На одной из вечеринок, когда все уже были немного пьяны, и свет в зале слегка притушен, Славка, властно обхватив меня за плечи, приник ко мне губами и, почти обессилевшую в его руках, с какой-то грубой ненасытностью страстно и долго целовал. Видела ли это Майка, не знаю, но с тех пор встречаться втроем мы уже перестали. Только в конюшне, и только с друзьями. Остаться наедине со Славкой у меня не получалось никак.
Майка тем временем с фанатизмом готовилась к свадьбе. Разрабатывался сценарий свадебного действа, дизайн приглашений. У модного кутюрье шились наряды для жениха и невесты. Составлялся огромный список гостей. Были заказаны ресторан и свадебный картеж. Куплены путевки для свадебного путешествия. Я по мере сил и способностей помогала подруге. Отмечать свадьбу решили дважды: в ресторане и на конюшне. Иногда за хлопотами я замечала на себе долгий и странный Майкин взгляд. Мне становилось неуютно, я буквально съеживалась под ним, пугалась. Со Славкой же после той вечеринки я больше не виделась. То ли он стал избегать меня, то ли так складывались обстоятельства. А я все чего-то ждала: звонка в дверь, письма или хотя бы маленькую эсэмэску.
Свадьба моих друзей была назначена на первое воскресенье сентября.
Меня на свадьбу не пригласили.
Людочка
Начальник производственного отдела, Сидоров Николай Николаевич, молодой, симпатичный мужчина, чуть лысоватый, прямой, как корабельная мачта, с темными масляными глазами и чувственным ртом, проводил ежедневную пятиминутку. Затянулась что-то его пятиминутка, замахрилась рваными кружевами слов, частоколом цифр и недовольными взглядами подчиненных. А подчиненные-то сплошь одни бабы: молодые и не очень, красивые и страшненькие, беленькие и рыженькие, а то и вовсе крашеные-перекрашенные. Разные, одним словом…
«Мой гарем», – любил повторять начальник производственного отдела в сугубо мужской компании в свободное от работы время. Правда, времени свободного у него маловато было: приходил на работу раньше других и уходил позже всех.

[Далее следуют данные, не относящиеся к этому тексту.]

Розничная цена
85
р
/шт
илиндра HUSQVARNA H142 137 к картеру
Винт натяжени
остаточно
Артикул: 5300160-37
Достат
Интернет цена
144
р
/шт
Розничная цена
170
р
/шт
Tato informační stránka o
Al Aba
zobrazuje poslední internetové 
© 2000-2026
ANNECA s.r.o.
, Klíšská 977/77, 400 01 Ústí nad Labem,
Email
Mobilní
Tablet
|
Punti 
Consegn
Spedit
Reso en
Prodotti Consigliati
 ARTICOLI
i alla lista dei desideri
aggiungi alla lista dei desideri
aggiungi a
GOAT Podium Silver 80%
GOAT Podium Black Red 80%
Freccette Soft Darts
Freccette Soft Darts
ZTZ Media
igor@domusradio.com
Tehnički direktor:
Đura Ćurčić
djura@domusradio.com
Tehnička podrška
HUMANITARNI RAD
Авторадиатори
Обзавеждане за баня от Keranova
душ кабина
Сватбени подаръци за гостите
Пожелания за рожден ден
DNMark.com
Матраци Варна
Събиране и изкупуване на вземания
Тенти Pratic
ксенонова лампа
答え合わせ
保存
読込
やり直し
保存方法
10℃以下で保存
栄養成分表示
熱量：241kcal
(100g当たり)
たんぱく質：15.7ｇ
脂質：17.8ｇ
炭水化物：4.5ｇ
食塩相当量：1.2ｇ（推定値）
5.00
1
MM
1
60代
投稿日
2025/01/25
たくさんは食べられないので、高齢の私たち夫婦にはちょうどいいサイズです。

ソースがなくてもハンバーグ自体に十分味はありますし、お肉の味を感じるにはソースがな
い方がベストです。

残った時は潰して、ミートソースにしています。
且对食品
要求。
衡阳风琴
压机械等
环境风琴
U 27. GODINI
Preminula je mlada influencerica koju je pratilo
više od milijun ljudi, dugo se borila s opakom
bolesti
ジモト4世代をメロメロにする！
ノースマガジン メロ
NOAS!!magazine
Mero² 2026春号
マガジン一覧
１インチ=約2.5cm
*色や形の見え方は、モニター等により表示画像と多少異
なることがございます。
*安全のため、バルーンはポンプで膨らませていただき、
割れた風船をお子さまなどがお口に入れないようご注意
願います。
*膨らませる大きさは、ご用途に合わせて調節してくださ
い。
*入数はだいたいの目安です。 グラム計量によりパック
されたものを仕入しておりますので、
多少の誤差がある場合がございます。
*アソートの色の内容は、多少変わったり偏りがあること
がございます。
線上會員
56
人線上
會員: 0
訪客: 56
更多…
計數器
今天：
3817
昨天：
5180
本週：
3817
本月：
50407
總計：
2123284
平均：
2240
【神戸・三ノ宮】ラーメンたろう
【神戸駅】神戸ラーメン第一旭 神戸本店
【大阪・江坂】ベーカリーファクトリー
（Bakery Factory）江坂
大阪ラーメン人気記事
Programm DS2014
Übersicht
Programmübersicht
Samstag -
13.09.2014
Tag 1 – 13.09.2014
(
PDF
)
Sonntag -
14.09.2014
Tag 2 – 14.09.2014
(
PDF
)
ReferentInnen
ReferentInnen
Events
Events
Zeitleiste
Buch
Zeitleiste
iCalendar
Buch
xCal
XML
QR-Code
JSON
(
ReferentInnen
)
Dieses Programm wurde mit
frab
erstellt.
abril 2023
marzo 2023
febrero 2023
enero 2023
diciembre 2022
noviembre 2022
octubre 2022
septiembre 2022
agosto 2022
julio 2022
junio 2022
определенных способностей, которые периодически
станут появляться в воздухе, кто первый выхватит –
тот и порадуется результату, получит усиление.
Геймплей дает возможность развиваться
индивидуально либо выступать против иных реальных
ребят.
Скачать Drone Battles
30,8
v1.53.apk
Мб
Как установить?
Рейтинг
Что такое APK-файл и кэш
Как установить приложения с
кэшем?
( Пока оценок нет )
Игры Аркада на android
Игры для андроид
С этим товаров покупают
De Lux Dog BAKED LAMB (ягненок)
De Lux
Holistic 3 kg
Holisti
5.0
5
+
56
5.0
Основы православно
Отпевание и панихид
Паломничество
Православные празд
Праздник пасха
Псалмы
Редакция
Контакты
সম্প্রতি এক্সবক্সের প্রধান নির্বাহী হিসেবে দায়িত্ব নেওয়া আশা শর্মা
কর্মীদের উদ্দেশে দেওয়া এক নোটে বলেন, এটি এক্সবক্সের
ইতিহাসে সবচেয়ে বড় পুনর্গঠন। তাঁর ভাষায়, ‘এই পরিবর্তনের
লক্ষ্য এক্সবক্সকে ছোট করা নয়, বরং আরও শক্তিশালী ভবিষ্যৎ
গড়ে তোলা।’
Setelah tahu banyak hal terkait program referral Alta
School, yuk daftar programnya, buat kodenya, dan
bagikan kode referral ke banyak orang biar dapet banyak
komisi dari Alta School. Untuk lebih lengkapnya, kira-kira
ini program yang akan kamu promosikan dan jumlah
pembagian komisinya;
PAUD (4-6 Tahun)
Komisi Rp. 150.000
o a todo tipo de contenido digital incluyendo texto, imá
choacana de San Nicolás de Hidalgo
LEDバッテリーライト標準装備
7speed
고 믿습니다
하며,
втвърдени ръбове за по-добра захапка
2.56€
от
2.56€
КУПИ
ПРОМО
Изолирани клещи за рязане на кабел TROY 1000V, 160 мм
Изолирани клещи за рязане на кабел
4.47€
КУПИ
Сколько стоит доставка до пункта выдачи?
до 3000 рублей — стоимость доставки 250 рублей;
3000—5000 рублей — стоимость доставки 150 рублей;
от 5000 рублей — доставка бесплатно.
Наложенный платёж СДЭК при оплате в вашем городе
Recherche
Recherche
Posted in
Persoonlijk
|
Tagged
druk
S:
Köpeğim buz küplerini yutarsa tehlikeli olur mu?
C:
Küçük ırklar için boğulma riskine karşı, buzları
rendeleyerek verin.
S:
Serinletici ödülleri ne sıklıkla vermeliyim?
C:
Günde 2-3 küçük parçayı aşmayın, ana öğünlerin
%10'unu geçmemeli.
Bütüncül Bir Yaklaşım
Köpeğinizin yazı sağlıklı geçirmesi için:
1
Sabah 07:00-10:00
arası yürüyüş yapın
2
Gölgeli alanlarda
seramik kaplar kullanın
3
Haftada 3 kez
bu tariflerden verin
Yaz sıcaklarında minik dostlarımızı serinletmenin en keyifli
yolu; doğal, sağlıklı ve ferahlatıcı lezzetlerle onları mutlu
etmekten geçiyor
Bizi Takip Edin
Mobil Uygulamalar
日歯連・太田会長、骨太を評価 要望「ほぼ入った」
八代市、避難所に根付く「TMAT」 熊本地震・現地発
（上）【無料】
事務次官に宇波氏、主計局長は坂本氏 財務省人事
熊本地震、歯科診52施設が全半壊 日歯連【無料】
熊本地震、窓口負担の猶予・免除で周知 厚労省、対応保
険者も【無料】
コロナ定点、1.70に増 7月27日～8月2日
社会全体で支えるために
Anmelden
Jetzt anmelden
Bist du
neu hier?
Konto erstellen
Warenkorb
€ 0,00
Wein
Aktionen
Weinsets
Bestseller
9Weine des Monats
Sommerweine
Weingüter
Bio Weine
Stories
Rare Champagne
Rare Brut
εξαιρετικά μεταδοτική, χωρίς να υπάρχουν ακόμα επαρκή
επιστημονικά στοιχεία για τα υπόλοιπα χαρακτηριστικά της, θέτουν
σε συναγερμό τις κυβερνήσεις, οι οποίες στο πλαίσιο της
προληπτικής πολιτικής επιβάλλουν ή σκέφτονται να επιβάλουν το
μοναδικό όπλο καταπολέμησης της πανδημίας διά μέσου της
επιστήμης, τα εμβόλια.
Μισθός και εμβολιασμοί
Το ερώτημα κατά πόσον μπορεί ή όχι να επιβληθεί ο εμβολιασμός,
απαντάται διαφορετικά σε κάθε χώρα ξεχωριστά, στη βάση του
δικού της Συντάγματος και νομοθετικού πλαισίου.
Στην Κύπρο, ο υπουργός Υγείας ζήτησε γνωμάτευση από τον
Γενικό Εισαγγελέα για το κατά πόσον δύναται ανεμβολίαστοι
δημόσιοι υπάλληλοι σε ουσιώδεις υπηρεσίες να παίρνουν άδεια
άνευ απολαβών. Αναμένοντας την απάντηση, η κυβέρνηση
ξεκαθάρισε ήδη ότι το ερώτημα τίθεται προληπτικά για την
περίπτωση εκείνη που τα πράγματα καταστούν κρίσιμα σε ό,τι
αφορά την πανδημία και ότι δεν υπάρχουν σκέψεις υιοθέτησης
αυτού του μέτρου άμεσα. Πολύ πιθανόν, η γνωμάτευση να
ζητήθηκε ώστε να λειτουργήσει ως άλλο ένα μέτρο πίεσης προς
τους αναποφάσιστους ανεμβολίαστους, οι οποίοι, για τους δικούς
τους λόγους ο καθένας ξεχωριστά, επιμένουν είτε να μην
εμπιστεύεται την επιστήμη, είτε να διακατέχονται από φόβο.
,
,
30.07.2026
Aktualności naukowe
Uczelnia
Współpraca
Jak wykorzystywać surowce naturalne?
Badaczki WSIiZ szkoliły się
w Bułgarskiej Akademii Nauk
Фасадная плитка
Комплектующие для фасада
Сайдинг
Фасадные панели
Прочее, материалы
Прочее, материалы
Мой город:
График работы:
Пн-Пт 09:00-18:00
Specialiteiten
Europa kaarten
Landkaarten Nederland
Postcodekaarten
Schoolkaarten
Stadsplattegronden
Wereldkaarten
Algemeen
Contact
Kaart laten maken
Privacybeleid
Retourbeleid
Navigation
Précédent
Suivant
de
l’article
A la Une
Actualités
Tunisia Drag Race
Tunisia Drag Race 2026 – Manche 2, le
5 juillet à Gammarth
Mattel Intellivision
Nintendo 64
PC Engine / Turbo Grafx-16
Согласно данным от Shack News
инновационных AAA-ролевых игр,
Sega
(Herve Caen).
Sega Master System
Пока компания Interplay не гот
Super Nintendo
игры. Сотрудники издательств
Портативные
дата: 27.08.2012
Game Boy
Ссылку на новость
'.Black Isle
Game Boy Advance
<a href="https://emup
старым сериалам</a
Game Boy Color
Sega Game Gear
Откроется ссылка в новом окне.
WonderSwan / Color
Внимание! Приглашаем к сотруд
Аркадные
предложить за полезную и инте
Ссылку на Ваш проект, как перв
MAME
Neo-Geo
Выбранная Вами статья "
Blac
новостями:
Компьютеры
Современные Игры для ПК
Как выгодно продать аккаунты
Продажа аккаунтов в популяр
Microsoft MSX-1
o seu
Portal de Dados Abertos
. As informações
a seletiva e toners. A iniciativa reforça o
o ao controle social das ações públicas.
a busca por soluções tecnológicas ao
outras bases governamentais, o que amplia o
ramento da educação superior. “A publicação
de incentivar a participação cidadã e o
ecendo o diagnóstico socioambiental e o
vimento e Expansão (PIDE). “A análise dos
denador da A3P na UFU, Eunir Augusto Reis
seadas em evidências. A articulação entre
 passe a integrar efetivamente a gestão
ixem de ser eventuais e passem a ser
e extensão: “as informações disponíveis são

– Ты бы хоть шторы отдергивал, конспиратор, – частенько выговаривала ему, то ли смеясь, то ли пытаясь за смехом скрыть свое раздражение и горечь его секретарша, Людочка, женщина незамужняя, успевшая уже разок сходить замуж и развестись еще до знакомства с начальником производственного отдела, а теперь пребывавшая с ним в весьма близких отношениях. Слишком близких. Почти родственных…
Вот и сегодня, заскочив перед пятиминуткой в кабинет шефа, Людмила увидела плотно задернутые светло-коричневые шторы и с раздражением затянула свою обычную песню.
– Ну и с кем ты здесь вчера развлекался? Хоть бы занавески утром отдернул…
– Забыл, – смеясь, отвечал Николай Николаевич, – ну забыл про шторы, забыл, а ты, как всегда, начеку… Глазастая ты моя.
Начальник властно притянул Людочку к себе.
– Вот хоть бы раз осталась со мной после работы. Ведь совсем свободного времени нет. Совсем… Работа… Мать ее…
– Вот и работай, – отстранилась Людочка, – а диван с начальником и без меня есть кому разделить… Тебе же все равно, с кем. И как… Лишь бы баба была… И не противно?
– Остынь, малыш. – Николай Николаевич чмокнул Людочку в заалевшую щеку. – Лучше у Валентины отчет июньский забери, что-то она там опять напортачила.
– Отчет-то я заберу, только сколько можно за всеми исправлять и подчищать. Мне за это не платят. Я же всего лишь сек-ре-тар-ша.
– Любимая секретарша… Чувствуешь разницу?
– Ага, чувствую, – пробормотала Людочка, теребя край шелковой, давно не стираной шторы, – утром еще почувствовала, когда к конторе подъезжала и окошко твое занавешенное увидела… Так кто ж у тебя вчера оставался? Валька? Ну и гадина.